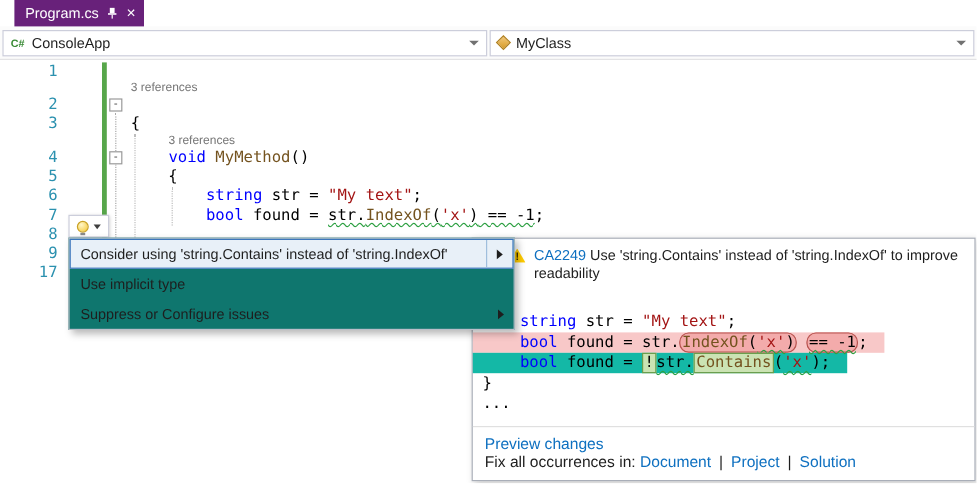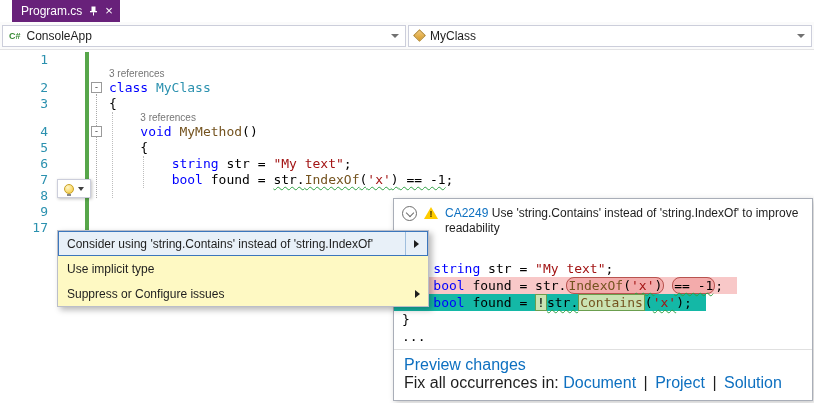--- a/index.html
+++ b/index.html
@@ -149,7 +149,6 @@
         <div class="eline">
           <span class="ln">2</span>
           <span class="foldcol foldbox">-</span>
-          <span class="codespan"><span class="tk kw">class </span><span class="tk type">MyClass</span></span>
         </div>
         <div class="eline">
           <span class="ln">3</span>

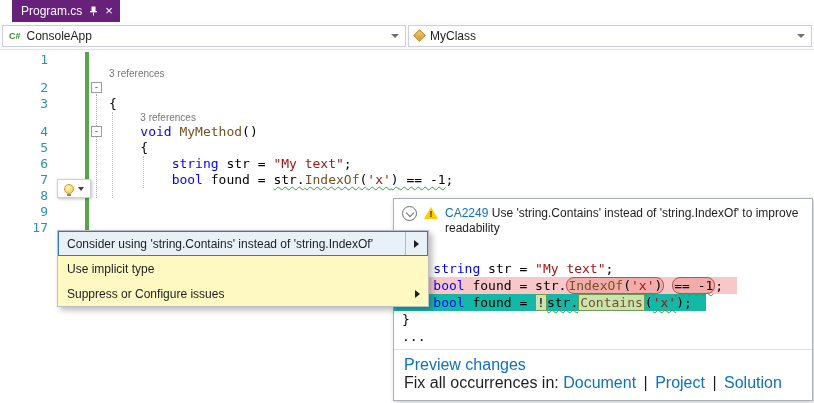--- a/index.html
+++ b/index.html
@@ -59,9 +59,9 @@
                border-right:3.5px solid transparent; border-top:4px solid #3F3F3F; }
 
   
-  .menu { position:absolute; left:57px; top:148px; width:372px; background:#fef9c3;
+  .menu { position:absolute; left:57px; top:148px; width:372px; background:#0f766e;
           border:1px solid #BBBEC9; box-shadow:3px 3px 6px rgba(0,0,0,.28); z-index:30;
-          font-family:"Liberation Sans",sans-serif; font-size:12px;margin-top:32px; }
+          font-family:"Liberation Sans",sans-serif; font-size:12px; }
   .menu-item { height:25px; display:flex; align-items:center; padding-left:9px;
                color:#1E1E1E; cursor:pointer; position:relative; }
   .menu-item.selected { background:#E8F0F8; border:1px solid #3B76BC; padding-left:8px; }

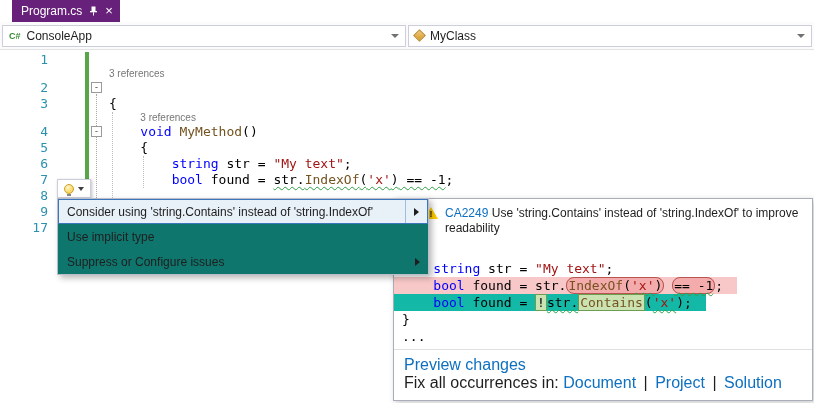--- a/index.html
+++ b/index.html
@@ -96,7 +96,7 @@
   .dbox { border:1px solid; padding:0 1px; }
   .dbox.red { border-color:#B85450; background:#F3ABAB;border-radius:8px; }
   .dbox.green { border-color:#6B9E4E; background:#CBE3B3; }
-  .pop-footer { margin-top:auto; border-top:1px solid #E0E0E0; padding:6px 10px 8px; font-size:16px; color:#1E1E1E; }
+  .pop-footer { margin-top:auto; border-top:1px solid #E0E0E0; padding:6px 10px 8px; font-size:13px; color:#1E1E1E; }
   .pop-footer .fixline { }
   .link { color:#0E70C0; cursor:pointer; }
   .sep { color:#1E1E1E; margin:0 3px; }

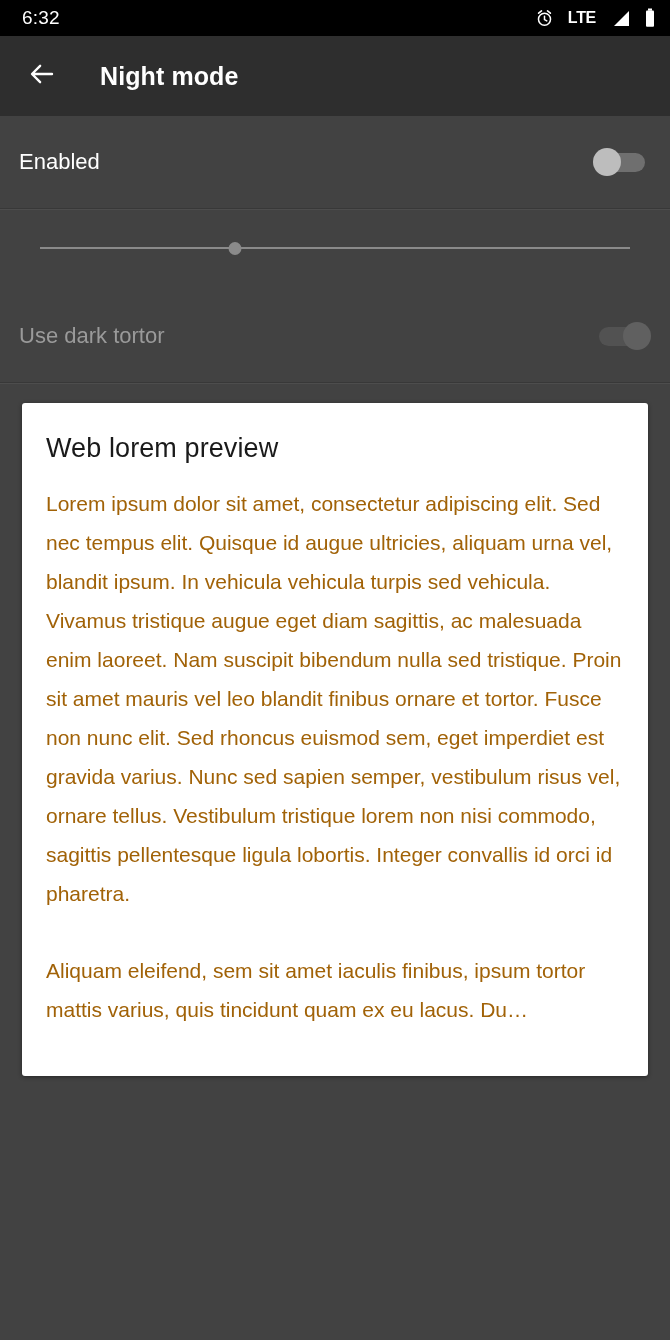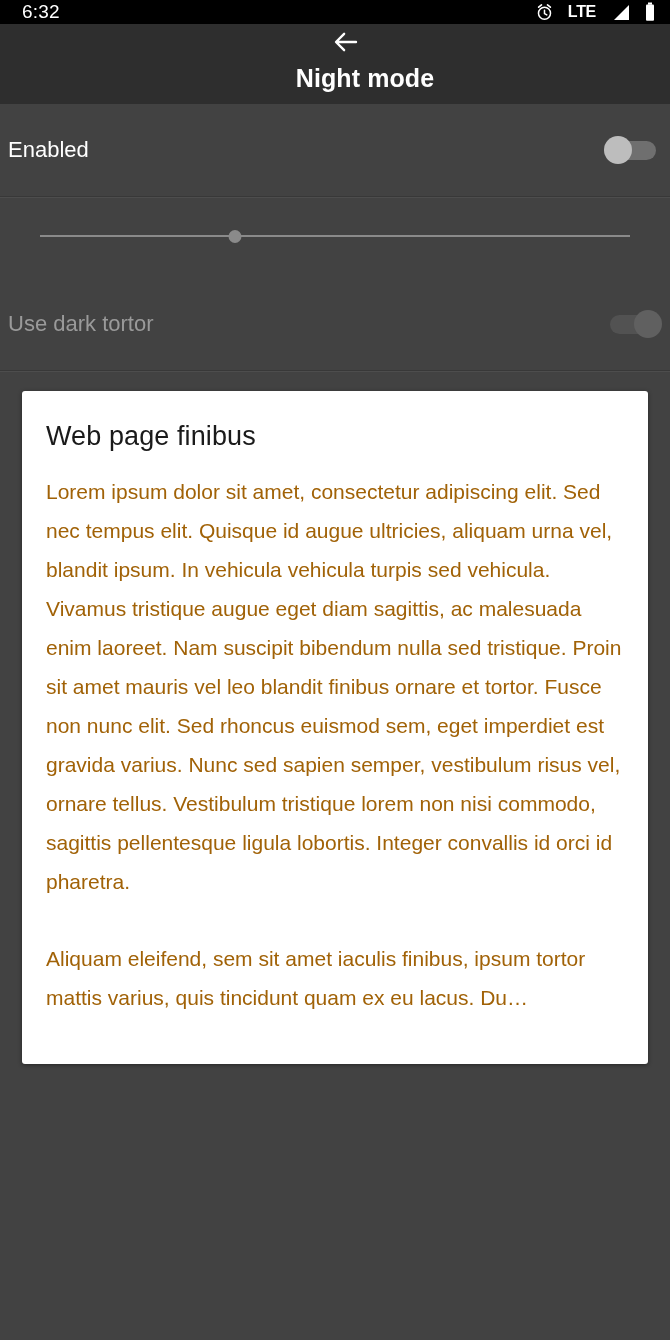--- a/index.html
+++ b/index.html
@@ -16,7 +16,7 @@
 
   
   .status-bar {
-    height: 24px;
+    height: 36px;
     background: #000000;
     display: flex;
     align-items: center;

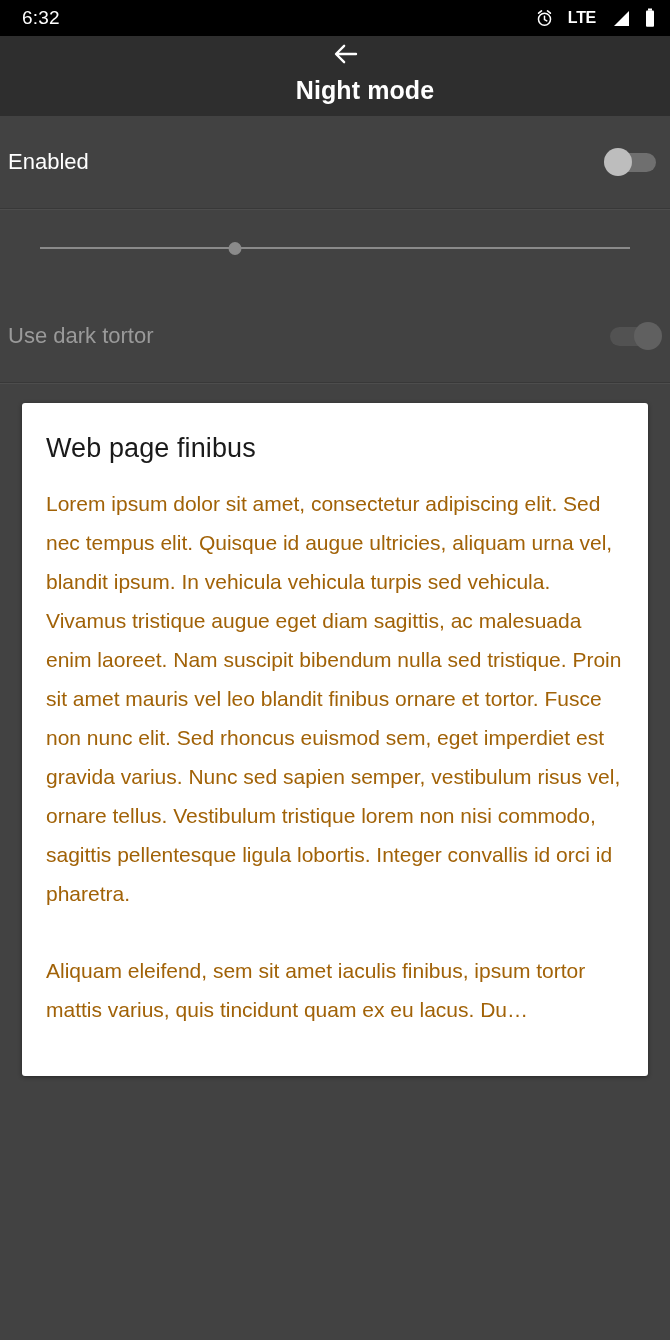--- a/index.html
+++ b/index.html
@@ -52,7 +52,6 @@
     align-items: center;
     padding-left: 22px;
     box-sizing: border-box;
-    flex-direction: column;
   }
   .back-btn {
     width: 40px;

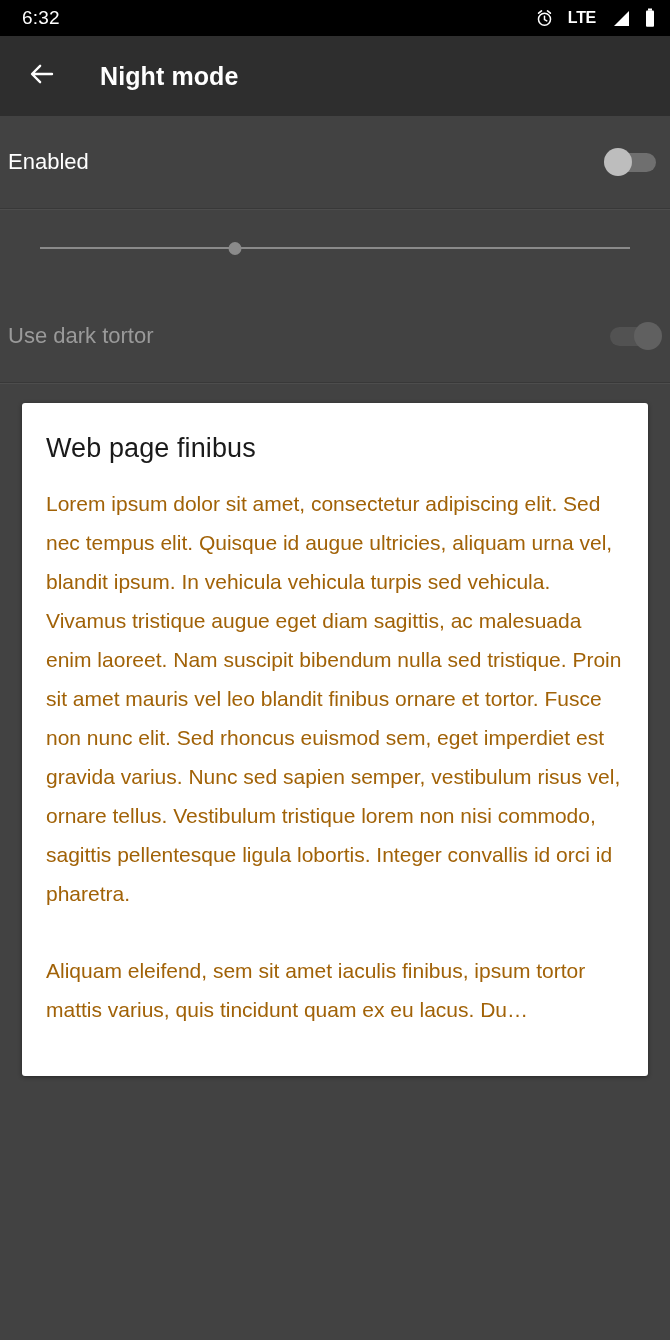--- a/index.html
+++ b/index.html
@@ -76,7 +76,7 @@
   .row {
     display: flex;
     align-items: center;
-    padding: 0 8px;
+    padding: 0 19px;
     box-sizing: border-box;
     position: relative;
   }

#### [Assignment]
In the copy, include each line from the start of the material through the line with "color:#1E1E1E; cursor:pointer; position:relative;", word for word, but none of the pictures.

#### [Answer for this exercise]
--- a/index.html
+++ b/index.html
@@ -149,7 +149,6 @@
         <div class="eline">
           <span class="ln">2</span>
           <span class="foldcol foldbox">-</span>
-          <span class="codespan"><span class="tk kw">class </span><span class="tk type">MyClass</span></span>
         </div>
         <div class="eline">
           <span class="ln">3</span>

--- a/index.html
+++ b/index.html
@@ -59,9 +59,9 @@
                border-right:3.5px solid transparent; border-top:4px solid #3F3F3F; }
 
   
-  .menu { position:absolute; left:57px; top:148px; width:372px; background:#fef9c3;
+  .menu { position:absolute; left:57px; top:148px; width:372px; background:#0f766e;
           border:1px solid #BBBEC9; box-shadow:3px 3px 6px rgba(0,0,0,.28); z-index:30;
-          font-family:"Liberation Sans",sans-serif; font-size:12px;margin-top:32px; }
+          font-family:"Liberation Sans",sans-serif; font-size:12px; }
   .menu-item { height:25px; display:flex; align-items:center; padding-left:9px;
                color:#1E1E1E; cursor:pointer; position:relative; }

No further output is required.